I love learning about what makes people tick.

To kick off a women’s Bible study that I’m in, I asked the women to tell the group their love language, temperament and birth order. If you haven’t ever studied these different elements that can affect how people relate to each other, it’s fascinating.

I think the ladies thought I was a little crazy at first, but it turned out to be really fun to find out who was the oldest of five or the only child until her mom had another when she was 7. It was cool to learn who loves words of affirmation, versus quality time; who was a laid-back creative type, versus an out-going leader.

But the next day, I learned about another defining quality that I had not previously thought about. How big is your LEGO?

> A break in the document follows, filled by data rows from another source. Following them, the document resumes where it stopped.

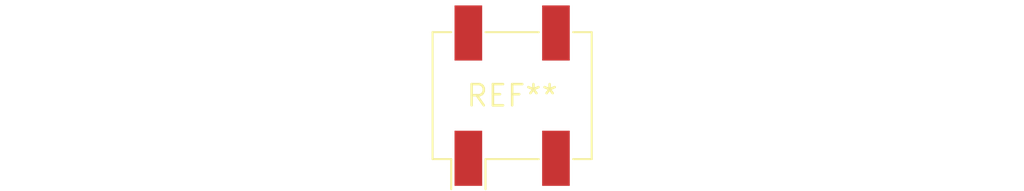
<source format=kicad_pcb>
(kicad_pcb (version 20240108) (generator pcbnew)

  (general
    (thickness 1.6)
  )

  (paper "A4")
  (layers
    (0 "F.Cu" signal)
    (31 "B.Cu" signal)
    (32 "B.Adhes" user "B.Adhesive")
    (33 "F.Adhes" user "F.Adhesive")
    (34 "B.Paste" user)
    (35 "F.Paste" user)
    (36 "B.SilkS" user "B.Silkscreen")
    (37 "F.SilkS" user "F.Silkscreen")
    (38 "B.Mask" user)
    (39 "F.Mask" user)
    (40 "Dwgs.User" user "User.Drawings")
    (41 "Cmts.User" user "User.Comments")
    (42 "Eco1.User" user "User.Eco1")
    (43 "Eco2.User" user "User.Eco2")
    (44 "Edge.Cuts" user)
    (45 "Margin" user)
    (46 "B.CrtYd" user "B.Courtyard")
    (47 "F.CrtYd" user "F.Courtyard")
    (48 "B.Fab" user)
    (49 "F.Fab" user)
    (50 "User.1" user)
    (51 "User.2" user)
    (52 "User.3" user)
    (53 "User.4" user)
    (54 "User.5" user)
    (55 "User.6" user)
    (56 "User.7" user)
    (57 "User.8" user)
    (58 "User.9" user)
  )

  (setup
    (pad_to_mask_clearance 0)
    (pcbplotparams
      (layerselection 0x00010fc_ffffffff)
      (plot_on_all_layers_selection 0x0000000_00000000)
      (disableapertmacros false)
      (usegerberextensions false)
      (usegerberattributes false)
      (usegerberadvancedattributes false)
      (creategerberjobfile false)
      (dashed_line_dash_ratio 12.000000)
      (dashed_line_gap_ratio 3.000000)
      (svgprecision 4)
      (plotframeref false)
      (viasonmask false)
      (mode 1)
      (useauxorigin false)
      (hpglpennumber 1)
      (hpglpenspeed 20)
      (hpglpendiameter 15.000000)
      (dxfpolygonmode false)
      (dxfimperialunits false)
      (dxfusepcbnewfont false)
      (psnegative false)
      (psa4output false)
      (plotreference false)
      (plotvalue false)
      (plotinvisibletext false)
      (sketchpadsonfab false)
      (subtractmaskfromsilk false)
      (outputformat 1)
      (mirror false)
      (drillshape 1)
      (scaleselection 1)
      (outputdirectory "")
    )
  )

  (net 0 "")

  (footprint "Oscillator_SMD_Fordahl_DFAS3-4Pin_9.1x7.2mm_HandSoldering" (layer "F.Cu") (at 0 0))

)

</source>
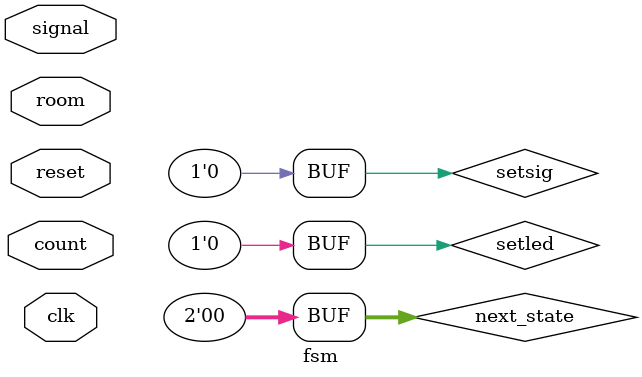
<source format=v>
`timescale 1ns / 1ps

module fsm(
    input clk,
    input reset,
    input [15:0] room,
    input [7:0] count,
    input [1:0] signal
    );
    
    localparam S00 = 0,S01 = 1, S10 = 2, S11 = 3;
    
    reg [1:0] current_state = 0;
    reg [1:0] next_state = 0;
    
    reg setsig = 2'b00;
    reg setled = 16'b0000000000000000;
    
    always @(posedge clk) begin
    if (reset) current_state <= S00;
    else current_state <= next_state;
    end
endmodule

</source>
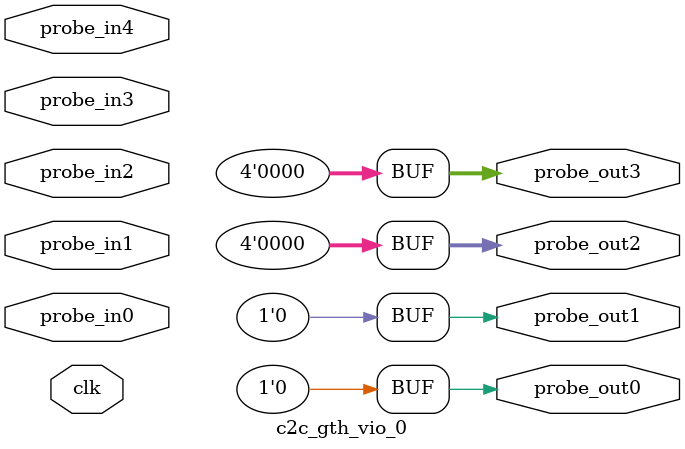
<source format=v>
`timescale 1ns / 1ps
module c2c_gth_vio_0 (
clk,
probe_in0,probe_in1,probe_in2,probe_in3,probe_in4,
probe_out0,
probe_out1,
probe_out2,
probe_out3
);

input clk;
input [0 : 0] probe_in0;
input [0 : 0] probe_in1;
input [0 : 0] probe_in2;
input [0 : 0] probe_in3;
input [0 : 0] probe_in4;

output reg [0 : 0] probe_out0 = 'h0 ;
output reg [0 : 0] probe_out1 = 'h0 ;
output reg [3 : 0] probe_out2 = 'h0 ;
output reg [3 : 0] probe_out3 = 'h0 ;


endmodule

</source>
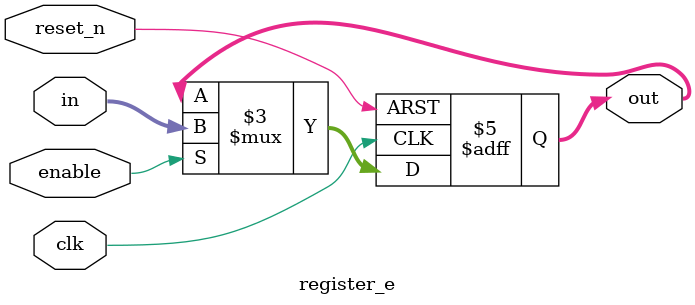
<source format=v>
module register_e(in, out, clk, reset_n, enable);

parameter dw = 8 ;

input [dw-1:0] in;
input clk;
input reset_n;
input enable;

output reg [dw-1:0] out;

always @(posedge clk or negedge reset_n)
begin
	if (!reset_n)
		out <= 0;
	else if (enable)
		out <= in;
//	else
//		out <= {dw{1'bx}};
end

endmodule
</source>
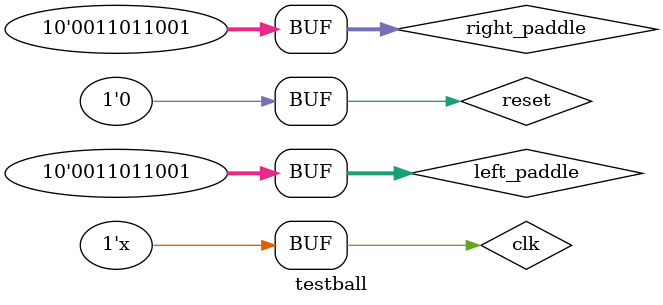
<source format=sv>
`include "../modules/ball.sv"

`timescale 1ns/1ps
module testball();
	reg clk;
	reg reset;
	reg score_left;
	reg score_right;
	reg [9:0] right_paddle;
	reg [9:0] left_paddle;
	reg [10:0] ball_pos_x;
	reg [10:0] ball_pos_y;

	initial begin
		clk = 1'd1;
		reset = 1'd1;
		right_paddle = 10'd217;
		left_paddle = 10'd217;
		#54 reset = 1'd0;
	end

	ball ball_mod(
		.clk(clk),
		.reset(reset),
		.left_paddle_y(left_paddle),
		.right_paddle_y(right_paddle),
		.score_right(score_right),
		.score_left(score_left),
		.ball_pos_x(ball_pos_x),
		.ball_pos_y(ball_pos_y)
	);

	always begin
		#54 clk = ~clk;
	end

endmodule

</source>
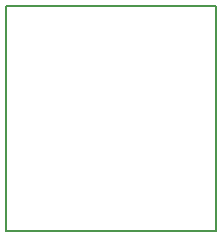
<source format=gbr>
%TF.GenerationSoftware,KiCad,Pcbnew,(5.1.6)-1*%
%TF.CreationDate,2020-09-07T12:05:41+05:30*%
%TF.ProjectId,door,646f6f72-2e6b-4696-9361-645f70636258,rev?*%
%TF.SameCoordinates,Original*%
%TF.FileFunction,Profile,NP*%
%FSLAX46Y46*%
G04 Gerber Fmt 4.6, Leading zero omitted, Abs format (unit mm)*
G04 Created by KiCad (PCBNEW (5.1.6)-1) date 2020-09-07 12:05:41*
%MOMM*%
%LPD*%
G01*
G04 APERTURE LIST*
%TA.AperFunction,Profile*%
%ADD10C,0.150000*%
%TD*%
G04 APERTURE END LIST*
D10*
X143510000Y-109220000D02*
X143510000Y-90170000D01*
X161290000Y-109220000D02*
X143510000Y-109220000D01*
X161290000Y-90170000D02*
X161290000Y-109220000D01*
X143510000Y-90170000D02*
X161290000Y-90170000D01*
M02*

</source>
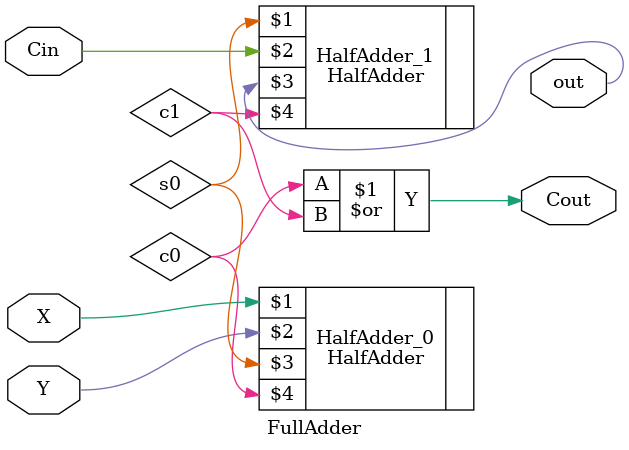
<source format=v>
module FullAdder(X,Y,Cin,out,Cout);

    input X,Y;
    input Cin;
    output out;
    output Cout;

    wire s0,c0,c1;

    HalfAdder HalfAdder_0(X,Y,s0,c0);
    HalfAdder HalfAdder_1(s0,Cin,out,c1);

    assign Cout = c0 | c1;
endmodule

</source>
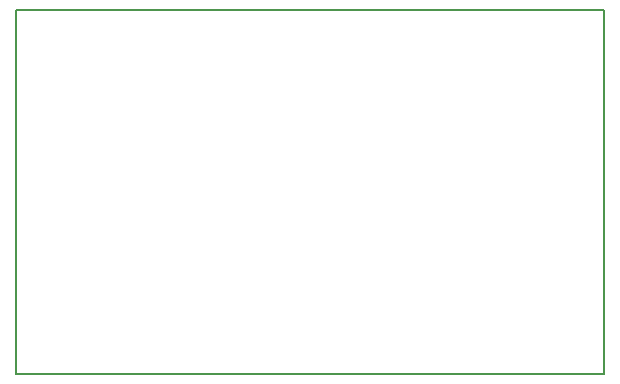
<source format=gbo>
G04 MADE WITH FRITZING*
G04 WWW.FRITZING.ORG*
G04 DOUBLE SIDED*
G04 HOLES PLATED*
G04 CONTOUR ON CENTER OF CONTOUR VECTOR*
%ASAXBY*%
%FSLAX23Y23*%
%MOIN*%
%OFA0B0*%
%SFA1.0B1.0*%
%ADD10R,1.968500X1.220470X1.952500X1.204470*%
%ADD11C,0.008000*%
%LNSILK0*%
G90*
G70*
G54D11*
X4Y1216D02*
X1965Y1216D01*
X1965Y4D01*
X4Y4D01*
X4Y1216D01*
D02*
G04 End of Silk0*
M02*
</source>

It was actually my pastor who gave me the LEGO theory.

You see, we are all like a piece of LEGO. Think about all of the little nubs, or bumps or whatever you call the part of the LEGO that sticks up on the top.

Those are how the LEGO pieces connect to other pieces of LEGO. And that’s kind of how people are. Some people have a big LEGO. Others have a small piece.

I think my LEGO is one of the big long pieces that you would use to build the base of a building or the roof. I have tons of those little nubs, because I want to connect with tons of people. The more the better. Bring ’em on.

If I meet someone new, I want to get to know her. If I’m in a group, I ask people obnoxious questions like, “So, what’s your love language? Are you a first born? What’s your hobby?” I just want to learn more about them and make connections. This can be a little much for some people, so I do my best to make my interrogations non-threatening.

And, oh, my… If someone goes out of her way to connect with me, I am the happiest girl in the world. Ask me a question. Invite me to coffee. I just want to connect!

But my pastor filled me in on the truth of the matter. A lot of people have a small piece of LEGO. Or (gasp!, sigh!) their LEGO is already full!

I’ve been feeling like a big LEGO in a world of full LEGOs lately and it was kind of bumming me out. But his explanation helped me understand.

If only people would post a little sign on their shirts. “Sorry, my LEGO is full.” Or, “Three connections available.”

Of course, the big LEGO people like me would be jumping all over the poor people advertising an open spot on their LEGO.

I’ve also noticed though, that what I love most is to have a couple of people in my life who just plant themselves over about 10 of the connectors on my LEGO. I love it when I just naturally connect with someone. You can give her a call to laugh, cry or just talk about the most mundane events of the day. One great girlfriend is better than 10 casual acquaintances, in my book.

Well, I’m learning to control my urge to try to plant my big honkin’ piece of LEGO right on top of every other LEGO that comes my way. But if I’m blessed enough to make a new connection, that’s a happy day for me.